▶ TASK OBJECTIVE
With the records as your source, report how many lines contain "using". Add no other words.
****************************************
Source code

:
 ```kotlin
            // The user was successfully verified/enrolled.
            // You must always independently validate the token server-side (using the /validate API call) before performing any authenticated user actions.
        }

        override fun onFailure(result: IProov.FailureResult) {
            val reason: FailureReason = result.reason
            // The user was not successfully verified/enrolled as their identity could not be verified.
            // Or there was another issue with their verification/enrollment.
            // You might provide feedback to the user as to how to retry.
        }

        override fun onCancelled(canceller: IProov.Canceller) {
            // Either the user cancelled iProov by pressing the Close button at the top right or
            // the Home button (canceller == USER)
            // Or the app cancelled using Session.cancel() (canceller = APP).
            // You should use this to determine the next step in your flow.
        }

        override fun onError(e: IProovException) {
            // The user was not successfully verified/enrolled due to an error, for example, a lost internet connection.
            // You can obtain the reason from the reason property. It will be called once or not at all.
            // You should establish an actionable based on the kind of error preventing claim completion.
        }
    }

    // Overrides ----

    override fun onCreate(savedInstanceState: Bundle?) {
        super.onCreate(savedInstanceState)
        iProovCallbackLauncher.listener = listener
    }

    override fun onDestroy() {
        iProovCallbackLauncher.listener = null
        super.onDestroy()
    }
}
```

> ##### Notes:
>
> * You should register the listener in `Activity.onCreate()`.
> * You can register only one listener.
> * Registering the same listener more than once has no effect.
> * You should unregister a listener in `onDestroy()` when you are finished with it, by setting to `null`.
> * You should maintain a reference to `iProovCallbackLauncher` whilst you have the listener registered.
****************************************
▶ ANSWER TO THIS PROBLEM
2